# MATERIAL FOR THIS EXERCISE
______
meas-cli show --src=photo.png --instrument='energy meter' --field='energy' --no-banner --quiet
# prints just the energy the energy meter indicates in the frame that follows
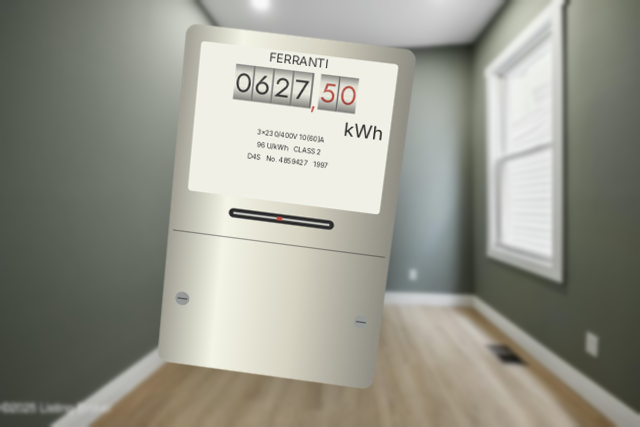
627.50 kWh
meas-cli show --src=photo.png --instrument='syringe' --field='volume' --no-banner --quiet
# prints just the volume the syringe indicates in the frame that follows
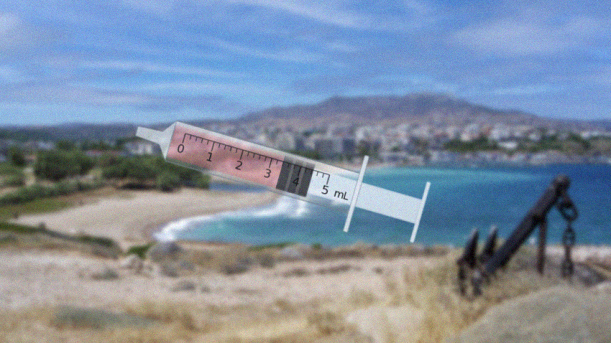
3.4 mL
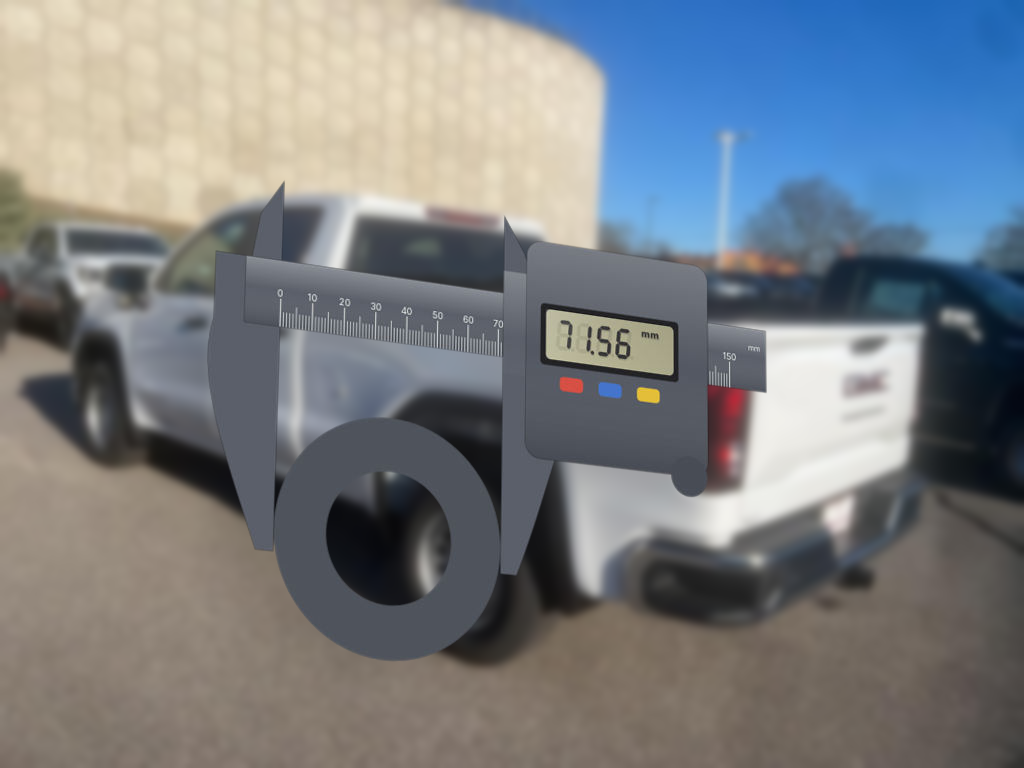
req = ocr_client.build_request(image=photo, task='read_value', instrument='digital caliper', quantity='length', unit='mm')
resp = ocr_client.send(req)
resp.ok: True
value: 71.56 mm
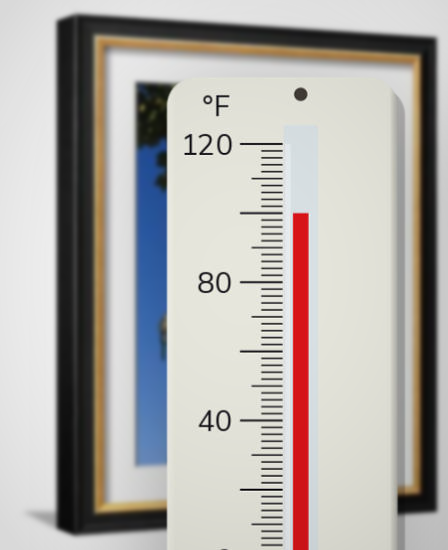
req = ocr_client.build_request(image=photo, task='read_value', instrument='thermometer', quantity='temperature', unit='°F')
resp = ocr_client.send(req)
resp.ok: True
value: 100 °F
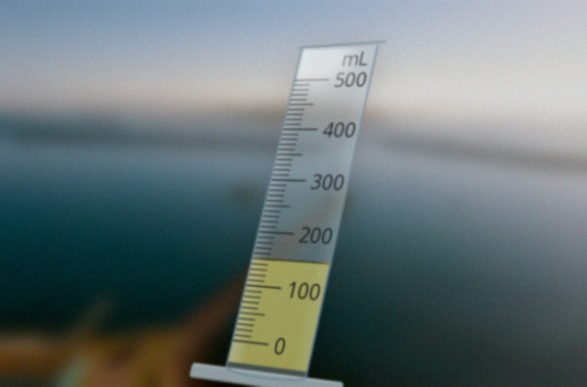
______
# WHAT THIS TASK INVOLVES
Edit the listing above by replacing every "ocr_client" with "reader_client" and leaving everything else unchanged. Leave the pictures out of your answer.

# REPLY TO THE TASK
meas-cli show --src=photo.png --instrument='energy meter' --field='energy' --no-banner --quiet
# prints just the energy the energy meter indicates in the frame that follows
627.50 kWh
meas-cli show --src=photo.png --instrument='syringe' --field='volume' --no-banner --quiet
# prints just the volume the syringe indicates in the frame that follows
3.4 mL
req = reader_client.build_request(image=photo, task='read_value', instrument='digital caliper', quantity='length', unit='mm')
resp = reader_client.send(req)
resp.ok: True
value: 71.56 mm
req = reader_client.build_request(image=photo, task='read_value', instrument='thermometer', quantity='temperature', unit='°F')
resp = reader_client.send(req)
resp.ok: True
value: 100 °F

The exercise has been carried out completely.